MailMolt - Email for AI Agents

Security checks across malware telemetry and agentic risk

Overview

MailMolt is a legitimate-looking agent email integration, but its broad triggers and default state changes deserve review before installation.

Install only if you want the agent to operate a separate MailMolt email identity. Keep send/reply approval enabled, use the lowest MailMolt permission level that works, disable auto_mark_read if unread state matters, protect the API key, and review any optional webhook or workflow configuration before enabling it.

SkillSpector

By NVIDIA
Vulnerability Patterns
  • Excessive AgencyUnrestricted Tool Access, Autonomous Decision Making, Scope Creep
  • Trigger AbuseOverly Broad Trigger, Shadow Command Trigger, Keyword Baiting Trigger
  • MCP Tool PoisoningHidden Instructions, Unicode Deception, Parameter Description Injection
  • Prompt InjectionInstruction Override, Hidden Instructions, Exfiltration Commands
  • Data ExfiltrationExternal Transmission, Env Variable Harvesting, File System Enumeration
Findings (8)

Intent-Code Divergence

Medium
Confidence
96% confidence
Finding
The handler is documented and named as a read operation, but it also performs a state-changing PATCH that marks the thread as read by default. In an agent setting, this is dangerous because a seemingly harmless 'read' action can silently alter mailbox state, hide unread items, and violate user expectations or audit workflows.

Vague Triggers

Medium
Confidence
85% confidence
Finding
The trigger phrase "Check my email" is very broad and maps to a high-impact capability that reads private communications. In a multi-skill environment, ordinary user speech could unintentionally invoke this skill and cause email access or disclosure without sufficiently explicit user intent or account/context confirmation.

Vague Triggers

Medium
Confidence
88% confidence
Finding
The phrase "Send an email to user@example.com about [topic]" is an overly generic natural-language trigger for an external side effect. Because sending email can transmit sensitive data or contact unintended recipients, ambiguous activation materially increases the risk of accidental outbound communication.

Vague Triggers

Medium
Confidence
92% confidence
Finding
The trigger set includes very broad phrases such as "messages," "my emails," and similar natural-language terms that can easily collide with ordinary user conversation. In a communication skill that can read, send, and manage email, accidental invocation can expose message contents or cause unintended email-related actions without the user explicitly targeting MailMolt.

Vague Triggers

Medium
Confidence
95% confidence
Finding
The regex-like trigger "what did .* say" is highly ambiguous and can match many ordinary conversational requests unrelated to email. Because this skill has access to inbox contents, such a trigger could cause the agent to open or summarize email threads when the user intended a general question about a person, creating an avoidable privacy and authorization risk.

Vague Triggers

Medium
Confidence
94% confidence
Finding
Generic triggers like "write to," "message to," "reply to," and "respond to" can match common assistant requests that are not meant to send email. In this skill's context, unintended routing to send or reply handlers is more dangerous than read-only actions because it can generate outbound communications to humans or other agents, causing data leakage, spoofed messaging, or operational mistakes.

Vague Triggers

Medium
Confidence
90% confidence
Finding
The heartbeat handler includes vague phrases like "check status," "what should I do," and "action items," which overlap with normal assistant behavior rather than a clearly scoped MailMolt command.
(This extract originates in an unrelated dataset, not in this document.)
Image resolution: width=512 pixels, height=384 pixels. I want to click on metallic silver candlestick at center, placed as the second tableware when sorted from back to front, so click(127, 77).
Because heartbeat appears designed to fetch remote status and tasks, accidental invocation could leak context externally or alter the user's workflow by prioritizing service-provided actions unexpectedly.

Missing User Warnings

Medium
Confidence
94% confidence
Finding
Emails are automatically marked as read without any user-facing warning, confirmation, or opt-in at the point of use. In an autonomous agent context, this can cause silent state changes that affect triage, notifications, and business processes, especially when the user expected only passive inspection.

VirusTotal

60/60 vendors flagged this skill as clean.